Jay Hoffmann

Books, movies, and code


The new hardware startups

A lot of focus lately on the failures of the latest swatch of hardware startups jamming AI into their tiny wearable nothings (why these need to be hardware appears to be a simple question of margins. Very hard to charge for API requests to OpenAI, but if you wrap it in a “wearable” you can charge $500 or more).

Anyway, a lot of them have an Apple vibe. But they don’t actually do anything. And, as Benjamin Sandofsky has now pointed out, they don’t have the Apple ethos either.

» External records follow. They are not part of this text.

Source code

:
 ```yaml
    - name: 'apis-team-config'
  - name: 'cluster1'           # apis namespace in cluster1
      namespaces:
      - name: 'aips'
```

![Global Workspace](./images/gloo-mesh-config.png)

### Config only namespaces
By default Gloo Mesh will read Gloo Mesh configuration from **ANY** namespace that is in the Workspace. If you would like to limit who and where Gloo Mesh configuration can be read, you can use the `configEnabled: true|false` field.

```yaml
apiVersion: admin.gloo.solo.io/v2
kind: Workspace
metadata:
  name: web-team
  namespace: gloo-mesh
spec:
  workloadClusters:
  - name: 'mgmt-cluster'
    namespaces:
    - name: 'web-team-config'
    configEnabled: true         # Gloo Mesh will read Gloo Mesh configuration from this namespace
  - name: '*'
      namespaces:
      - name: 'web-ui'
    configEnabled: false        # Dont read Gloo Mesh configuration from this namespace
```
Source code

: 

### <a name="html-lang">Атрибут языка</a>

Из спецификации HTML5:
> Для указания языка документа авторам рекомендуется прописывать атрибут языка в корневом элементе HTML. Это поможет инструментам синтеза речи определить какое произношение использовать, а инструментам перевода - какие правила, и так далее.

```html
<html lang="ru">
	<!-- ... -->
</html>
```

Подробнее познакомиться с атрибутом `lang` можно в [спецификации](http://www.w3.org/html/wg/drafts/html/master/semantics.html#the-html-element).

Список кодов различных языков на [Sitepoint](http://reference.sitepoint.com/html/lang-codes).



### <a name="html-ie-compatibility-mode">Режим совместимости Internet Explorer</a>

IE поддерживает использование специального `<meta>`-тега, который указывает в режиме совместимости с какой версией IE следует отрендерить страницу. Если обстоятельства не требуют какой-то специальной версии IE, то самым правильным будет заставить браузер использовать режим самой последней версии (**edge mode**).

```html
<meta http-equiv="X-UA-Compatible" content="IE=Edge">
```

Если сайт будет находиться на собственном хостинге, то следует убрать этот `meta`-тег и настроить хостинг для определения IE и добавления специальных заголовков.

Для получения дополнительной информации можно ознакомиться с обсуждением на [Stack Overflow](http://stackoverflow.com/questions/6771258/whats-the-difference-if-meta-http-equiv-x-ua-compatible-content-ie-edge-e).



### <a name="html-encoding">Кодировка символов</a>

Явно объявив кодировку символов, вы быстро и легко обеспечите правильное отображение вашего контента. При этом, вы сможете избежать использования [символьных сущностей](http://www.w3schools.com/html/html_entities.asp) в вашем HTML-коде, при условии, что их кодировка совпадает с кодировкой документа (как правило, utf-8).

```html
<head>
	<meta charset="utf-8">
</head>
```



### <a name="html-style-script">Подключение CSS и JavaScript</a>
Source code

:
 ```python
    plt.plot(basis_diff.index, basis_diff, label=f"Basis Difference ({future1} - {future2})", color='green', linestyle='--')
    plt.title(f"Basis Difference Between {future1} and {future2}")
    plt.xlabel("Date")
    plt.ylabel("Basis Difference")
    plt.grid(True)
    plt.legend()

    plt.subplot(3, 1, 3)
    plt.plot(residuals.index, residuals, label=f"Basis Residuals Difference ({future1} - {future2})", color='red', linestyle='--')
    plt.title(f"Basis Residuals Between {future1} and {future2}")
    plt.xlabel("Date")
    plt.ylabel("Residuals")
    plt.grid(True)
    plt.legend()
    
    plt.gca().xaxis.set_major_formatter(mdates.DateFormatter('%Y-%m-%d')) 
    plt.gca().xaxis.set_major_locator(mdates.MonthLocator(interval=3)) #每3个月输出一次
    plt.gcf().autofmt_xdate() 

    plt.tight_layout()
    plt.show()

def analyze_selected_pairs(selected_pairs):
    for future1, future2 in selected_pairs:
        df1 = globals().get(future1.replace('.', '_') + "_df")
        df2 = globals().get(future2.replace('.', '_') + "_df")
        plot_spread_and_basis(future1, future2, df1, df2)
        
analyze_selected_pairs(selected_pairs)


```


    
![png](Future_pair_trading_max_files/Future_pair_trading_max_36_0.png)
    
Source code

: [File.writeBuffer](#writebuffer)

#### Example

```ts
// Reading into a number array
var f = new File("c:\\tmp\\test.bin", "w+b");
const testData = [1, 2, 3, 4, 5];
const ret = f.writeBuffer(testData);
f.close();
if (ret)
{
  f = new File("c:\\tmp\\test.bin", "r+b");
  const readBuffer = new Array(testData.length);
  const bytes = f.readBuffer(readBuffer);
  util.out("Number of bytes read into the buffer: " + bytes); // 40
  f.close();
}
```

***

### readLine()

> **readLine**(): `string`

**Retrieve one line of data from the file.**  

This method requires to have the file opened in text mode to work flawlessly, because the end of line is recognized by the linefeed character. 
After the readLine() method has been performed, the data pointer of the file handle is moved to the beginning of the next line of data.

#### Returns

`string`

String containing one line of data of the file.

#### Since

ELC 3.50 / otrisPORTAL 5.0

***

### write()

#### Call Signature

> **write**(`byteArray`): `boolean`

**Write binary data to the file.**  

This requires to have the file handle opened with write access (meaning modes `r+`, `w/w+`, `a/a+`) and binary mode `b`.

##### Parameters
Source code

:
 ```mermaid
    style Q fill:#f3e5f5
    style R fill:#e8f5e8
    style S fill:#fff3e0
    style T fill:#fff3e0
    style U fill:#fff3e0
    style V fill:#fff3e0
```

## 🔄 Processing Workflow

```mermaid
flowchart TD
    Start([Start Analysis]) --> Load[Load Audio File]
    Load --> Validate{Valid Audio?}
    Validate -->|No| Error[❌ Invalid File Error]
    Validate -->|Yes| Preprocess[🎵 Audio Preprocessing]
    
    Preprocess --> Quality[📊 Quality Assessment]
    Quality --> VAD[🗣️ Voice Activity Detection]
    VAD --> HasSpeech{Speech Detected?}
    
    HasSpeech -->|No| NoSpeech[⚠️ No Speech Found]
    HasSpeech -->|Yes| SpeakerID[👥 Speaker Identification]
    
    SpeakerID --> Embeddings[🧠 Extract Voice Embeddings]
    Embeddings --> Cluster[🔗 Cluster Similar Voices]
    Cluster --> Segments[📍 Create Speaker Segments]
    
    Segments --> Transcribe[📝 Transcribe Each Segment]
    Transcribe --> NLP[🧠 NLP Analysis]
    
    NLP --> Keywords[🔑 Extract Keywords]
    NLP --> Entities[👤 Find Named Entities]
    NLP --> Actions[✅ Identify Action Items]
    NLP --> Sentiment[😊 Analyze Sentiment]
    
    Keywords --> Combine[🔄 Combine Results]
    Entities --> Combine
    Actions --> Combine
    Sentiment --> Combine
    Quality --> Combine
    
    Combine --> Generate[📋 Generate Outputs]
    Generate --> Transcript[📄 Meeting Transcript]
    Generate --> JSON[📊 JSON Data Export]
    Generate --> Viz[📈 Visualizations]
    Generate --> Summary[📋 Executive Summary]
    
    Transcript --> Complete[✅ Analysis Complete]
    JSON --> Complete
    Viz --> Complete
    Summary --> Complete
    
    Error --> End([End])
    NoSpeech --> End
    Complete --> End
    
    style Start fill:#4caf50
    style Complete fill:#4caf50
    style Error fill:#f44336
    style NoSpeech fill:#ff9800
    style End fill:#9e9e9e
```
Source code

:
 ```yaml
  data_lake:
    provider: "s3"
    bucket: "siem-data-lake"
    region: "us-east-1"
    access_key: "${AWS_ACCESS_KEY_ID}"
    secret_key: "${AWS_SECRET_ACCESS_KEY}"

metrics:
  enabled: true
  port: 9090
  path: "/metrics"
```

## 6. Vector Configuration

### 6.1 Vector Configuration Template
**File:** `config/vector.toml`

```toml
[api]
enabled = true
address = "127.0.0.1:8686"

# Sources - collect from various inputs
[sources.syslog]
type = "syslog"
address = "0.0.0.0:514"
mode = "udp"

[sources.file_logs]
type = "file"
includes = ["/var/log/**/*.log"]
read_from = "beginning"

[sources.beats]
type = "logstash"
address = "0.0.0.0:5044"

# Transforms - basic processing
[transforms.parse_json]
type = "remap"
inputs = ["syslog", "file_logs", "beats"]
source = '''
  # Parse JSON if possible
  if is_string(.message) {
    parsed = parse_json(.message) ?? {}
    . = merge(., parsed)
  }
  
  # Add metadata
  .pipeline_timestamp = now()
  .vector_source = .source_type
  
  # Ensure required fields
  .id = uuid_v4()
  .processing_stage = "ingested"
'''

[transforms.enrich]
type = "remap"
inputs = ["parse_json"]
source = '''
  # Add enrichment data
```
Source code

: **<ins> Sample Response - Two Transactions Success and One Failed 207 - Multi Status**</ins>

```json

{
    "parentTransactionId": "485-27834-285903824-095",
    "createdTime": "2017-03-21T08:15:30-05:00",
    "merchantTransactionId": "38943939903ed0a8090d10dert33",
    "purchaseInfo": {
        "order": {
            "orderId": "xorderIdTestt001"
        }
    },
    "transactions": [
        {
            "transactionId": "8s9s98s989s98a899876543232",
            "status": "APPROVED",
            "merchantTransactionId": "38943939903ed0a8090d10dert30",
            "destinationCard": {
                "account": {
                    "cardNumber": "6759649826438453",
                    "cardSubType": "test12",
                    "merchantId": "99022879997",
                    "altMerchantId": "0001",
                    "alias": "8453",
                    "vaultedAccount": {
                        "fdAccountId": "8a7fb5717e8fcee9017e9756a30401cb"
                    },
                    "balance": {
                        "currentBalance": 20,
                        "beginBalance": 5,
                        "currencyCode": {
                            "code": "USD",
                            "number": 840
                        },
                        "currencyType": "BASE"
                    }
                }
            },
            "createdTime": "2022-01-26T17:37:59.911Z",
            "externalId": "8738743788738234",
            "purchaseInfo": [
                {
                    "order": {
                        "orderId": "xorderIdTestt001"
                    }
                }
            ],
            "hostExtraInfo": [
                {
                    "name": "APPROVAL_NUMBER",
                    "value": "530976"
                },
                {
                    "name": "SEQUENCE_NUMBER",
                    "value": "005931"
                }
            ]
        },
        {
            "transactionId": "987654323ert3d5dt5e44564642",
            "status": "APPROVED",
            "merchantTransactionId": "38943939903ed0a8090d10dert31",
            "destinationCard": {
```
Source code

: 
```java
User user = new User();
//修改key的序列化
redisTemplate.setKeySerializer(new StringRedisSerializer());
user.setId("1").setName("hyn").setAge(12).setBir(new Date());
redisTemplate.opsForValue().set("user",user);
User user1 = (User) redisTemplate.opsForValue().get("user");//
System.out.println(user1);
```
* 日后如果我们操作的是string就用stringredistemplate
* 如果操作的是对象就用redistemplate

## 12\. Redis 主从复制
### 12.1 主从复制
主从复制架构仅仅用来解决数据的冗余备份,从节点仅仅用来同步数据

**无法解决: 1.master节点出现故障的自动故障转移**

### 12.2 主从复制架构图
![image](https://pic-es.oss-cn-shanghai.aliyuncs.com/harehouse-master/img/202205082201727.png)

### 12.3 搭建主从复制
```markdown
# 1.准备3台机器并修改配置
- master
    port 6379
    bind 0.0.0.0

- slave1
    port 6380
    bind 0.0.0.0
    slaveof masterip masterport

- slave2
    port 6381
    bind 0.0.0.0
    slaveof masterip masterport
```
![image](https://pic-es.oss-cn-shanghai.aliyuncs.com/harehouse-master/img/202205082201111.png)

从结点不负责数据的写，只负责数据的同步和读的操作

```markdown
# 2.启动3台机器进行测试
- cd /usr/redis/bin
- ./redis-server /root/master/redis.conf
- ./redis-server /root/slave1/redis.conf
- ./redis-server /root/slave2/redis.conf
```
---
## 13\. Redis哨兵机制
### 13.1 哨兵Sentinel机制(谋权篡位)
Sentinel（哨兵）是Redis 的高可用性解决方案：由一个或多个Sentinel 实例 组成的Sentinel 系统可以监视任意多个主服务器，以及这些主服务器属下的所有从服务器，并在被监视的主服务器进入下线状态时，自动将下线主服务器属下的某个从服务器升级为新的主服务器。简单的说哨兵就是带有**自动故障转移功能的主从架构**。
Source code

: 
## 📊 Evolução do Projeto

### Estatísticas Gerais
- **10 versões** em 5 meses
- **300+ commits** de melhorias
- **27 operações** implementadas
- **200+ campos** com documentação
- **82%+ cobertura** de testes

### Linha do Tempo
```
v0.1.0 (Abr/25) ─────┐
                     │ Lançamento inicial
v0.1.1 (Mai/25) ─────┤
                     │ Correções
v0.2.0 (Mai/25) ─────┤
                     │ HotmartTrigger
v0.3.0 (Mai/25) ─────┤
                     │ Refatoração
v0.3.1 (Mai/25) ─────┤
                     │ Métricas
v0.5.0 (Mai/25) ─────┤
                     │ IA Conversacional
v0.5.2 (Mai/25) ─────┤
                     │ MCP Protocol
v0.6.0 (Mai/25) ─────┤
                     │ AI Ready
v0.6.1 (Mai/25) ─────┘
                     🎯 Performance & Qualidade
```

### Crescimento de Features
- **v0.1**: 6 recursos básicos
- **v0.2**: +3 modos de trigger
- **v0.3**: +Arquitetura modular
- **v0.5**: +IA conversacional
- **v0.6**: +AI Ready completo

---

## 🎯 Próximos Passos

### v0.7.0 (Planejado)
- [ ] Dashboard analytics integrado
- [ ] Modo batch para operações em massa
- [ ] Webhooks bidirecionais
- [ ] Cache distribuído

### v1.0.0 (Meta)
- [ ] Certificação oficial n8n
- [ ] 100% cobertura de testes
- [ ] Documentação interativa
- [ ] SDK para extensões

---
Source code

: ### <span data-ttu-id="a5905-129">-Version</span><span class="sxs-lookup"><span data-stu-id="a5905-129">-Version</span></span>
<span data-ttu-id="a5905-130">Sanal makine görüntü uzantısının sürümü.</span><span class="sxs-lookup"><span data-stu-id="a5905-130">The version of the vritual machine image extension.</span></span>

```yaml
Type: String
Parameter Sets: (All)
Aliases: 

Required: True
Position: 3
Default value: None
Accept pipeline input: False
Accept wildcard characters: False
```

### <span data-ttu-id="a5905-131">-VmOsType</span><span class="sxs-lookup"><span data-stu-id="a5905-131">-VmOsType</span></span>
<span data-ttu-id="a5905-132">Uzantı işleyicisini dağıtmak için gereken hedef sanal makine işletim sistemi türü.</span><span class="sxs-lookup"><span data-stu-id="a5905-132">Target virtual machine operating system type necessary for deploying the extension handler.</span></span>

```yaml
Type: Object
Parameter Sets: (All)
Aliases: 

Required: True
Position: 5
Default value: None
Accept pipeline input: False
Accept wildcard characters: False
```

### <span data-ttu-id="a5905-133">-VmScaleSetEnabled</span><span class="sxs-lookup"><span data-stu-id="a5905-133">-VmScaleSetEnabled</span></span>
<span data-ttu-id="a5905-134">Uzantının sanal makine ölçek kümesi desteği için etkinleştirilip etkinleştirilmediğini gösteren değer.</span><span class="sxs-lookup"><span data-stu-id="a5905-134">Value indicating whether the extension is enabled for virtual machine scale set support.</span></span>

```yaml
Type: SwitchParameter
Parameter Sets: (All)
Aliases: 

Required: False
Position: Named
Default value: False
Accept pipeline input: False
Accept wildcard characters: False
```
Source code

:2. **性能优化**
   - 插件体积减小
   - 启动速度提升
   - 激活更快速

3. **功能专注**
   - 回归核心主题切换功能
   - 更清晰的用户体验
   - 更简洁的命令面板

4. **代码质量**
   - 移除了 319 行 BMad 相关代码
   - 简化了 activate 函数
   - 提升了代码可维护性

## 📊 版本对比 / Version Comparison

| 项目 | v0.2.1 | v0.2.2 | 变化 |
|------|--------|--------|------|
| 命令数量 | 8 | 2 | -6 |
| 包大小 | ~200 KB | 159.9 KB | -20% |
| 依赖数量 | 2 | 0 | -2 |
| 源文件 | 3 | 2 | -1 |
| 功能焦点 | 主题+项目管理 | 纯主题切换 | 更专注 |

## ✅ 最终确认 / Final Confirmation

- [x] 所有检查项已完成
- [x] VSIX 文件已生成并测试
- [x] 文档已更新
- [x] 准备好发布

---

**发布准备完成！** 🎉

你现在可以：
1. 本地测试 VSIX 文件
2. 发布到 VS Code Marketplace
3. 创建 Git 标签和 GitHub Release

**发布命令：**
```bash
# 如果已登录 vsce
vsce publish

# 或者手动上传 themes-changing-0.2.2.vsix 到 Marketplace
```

I blame the team’s nostalgia. They clearly want to recreate the Apple from 2007, but that’s impossible under venture capital constraints and without the momentum of Apple. Contrary to what Imran, Ken, and I’m sure many others at Humane believe, the iPhone didn’t begin with their work in the 2000’s on Project Purple. It began in 1976 with the Apple computer, and the decades of goodwill it built up in consumers. The project was spearheaded by a guy ready to waste billions in iPod revenue if it helped achieve his vision, and he answered to nobody. It came together at the perfect point in time, when everyone knew the power of the Internet, but there wasn’t a way to carry the whole experience in your pocket. You can’t replicate all these factors in a few years, no matter how much money a VC throws at you.